=== TASK ITEM ===
Tally the lines in the items below that contain the word "What", and reply with only that number.

=== DATA FOR PROCESSING ===

_ _ _ _ _ _ _

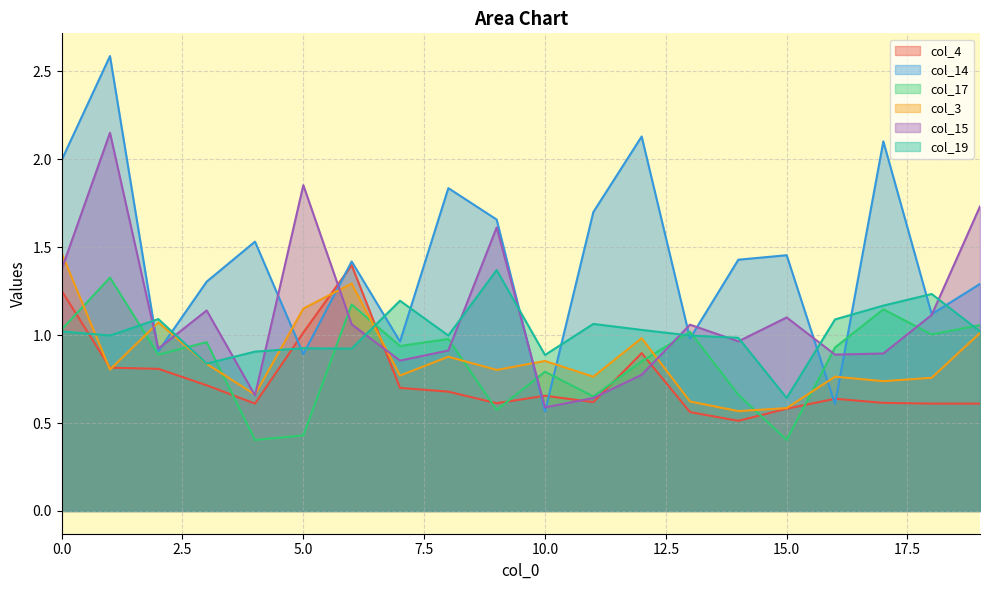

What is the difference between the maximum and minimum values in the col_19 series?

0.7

_ _ _ _ _ _ _

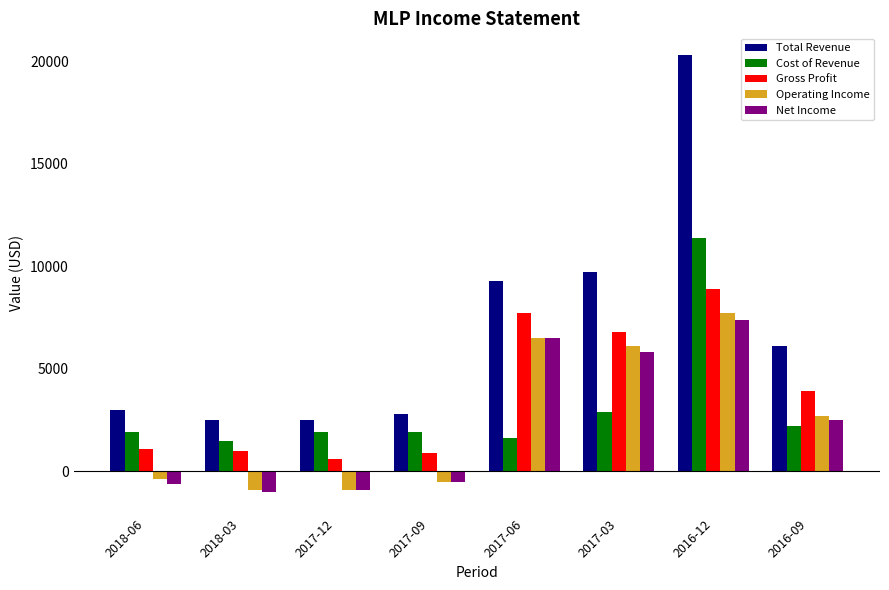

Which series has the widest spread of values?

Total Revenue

_ _ _ _ _ _ _

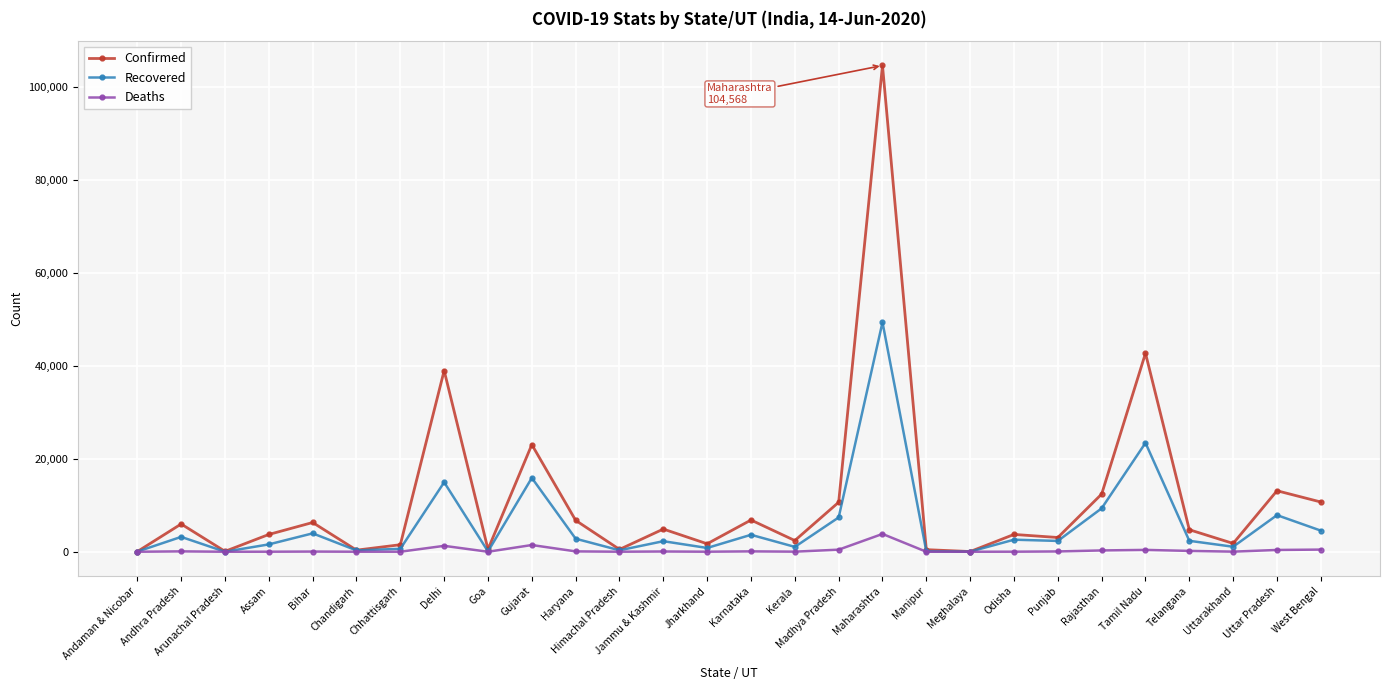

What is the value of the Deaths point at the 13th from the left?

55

_ _ _ _ _ _ _

=== RESULT BELOW ===
2